- Stored data -
+ + + + +
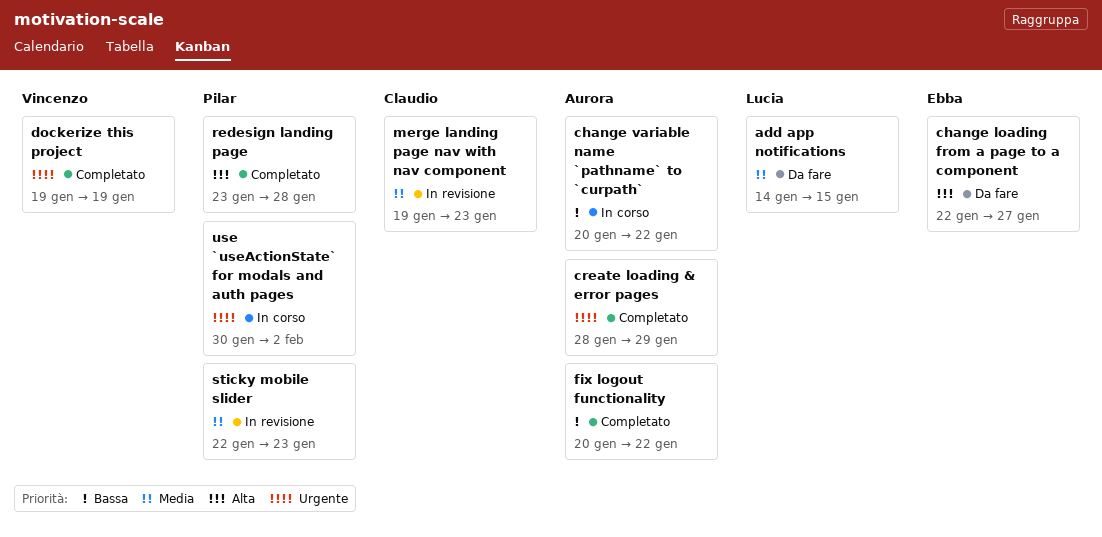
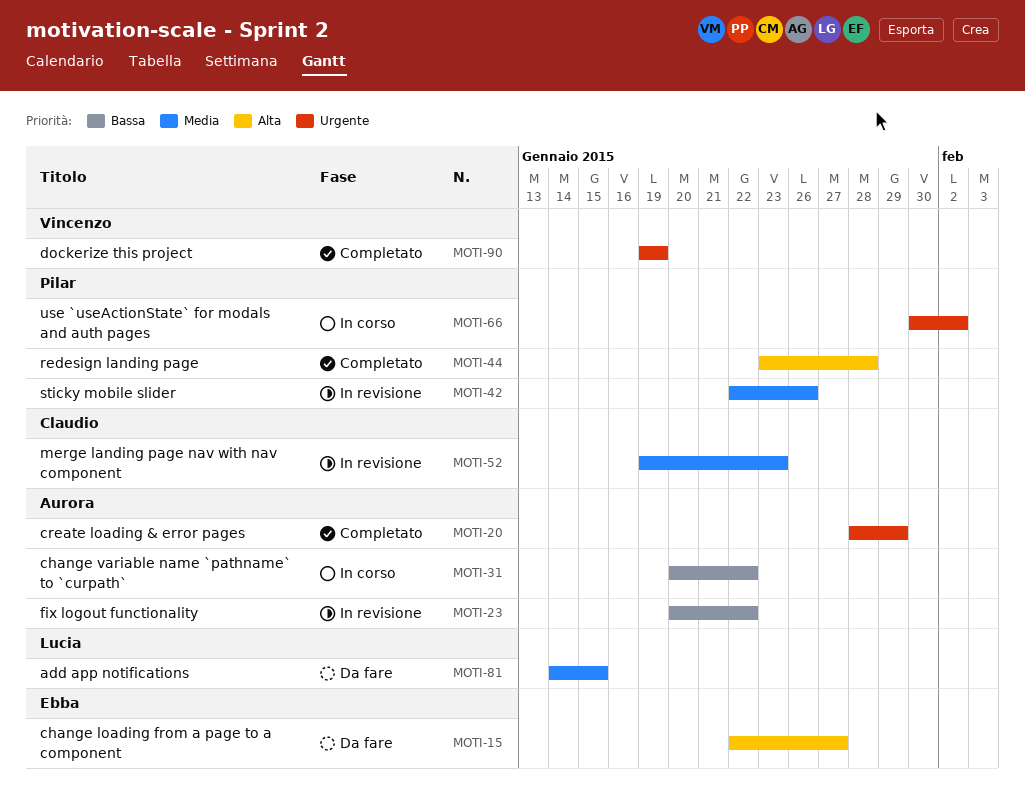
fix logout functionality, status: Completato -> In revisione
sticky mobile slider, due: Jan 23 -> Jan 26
+ + + + +
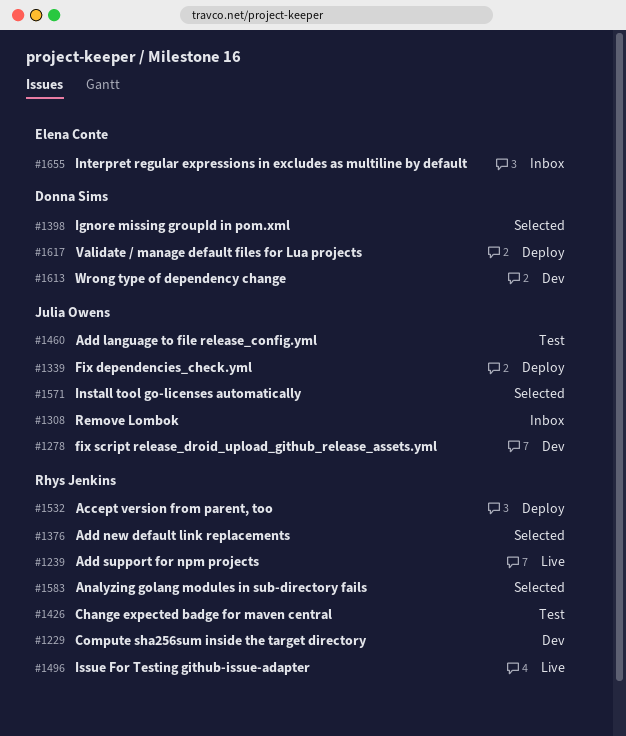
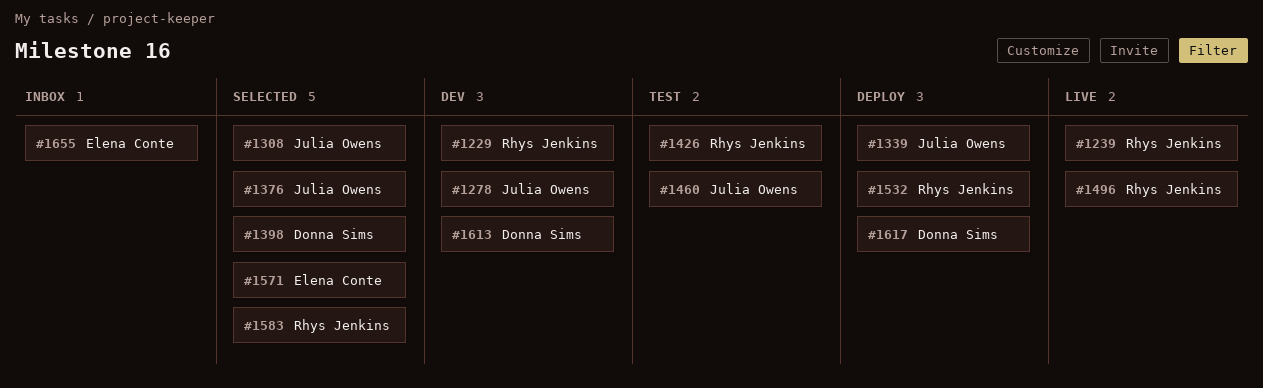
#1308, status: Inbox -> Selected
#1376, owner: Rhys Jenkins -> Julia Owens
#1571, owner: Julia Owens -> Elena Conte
+ + + + +
- Problem -
Go through the data and count each line that has the word "owner", then give the total alone.

- Answer -
2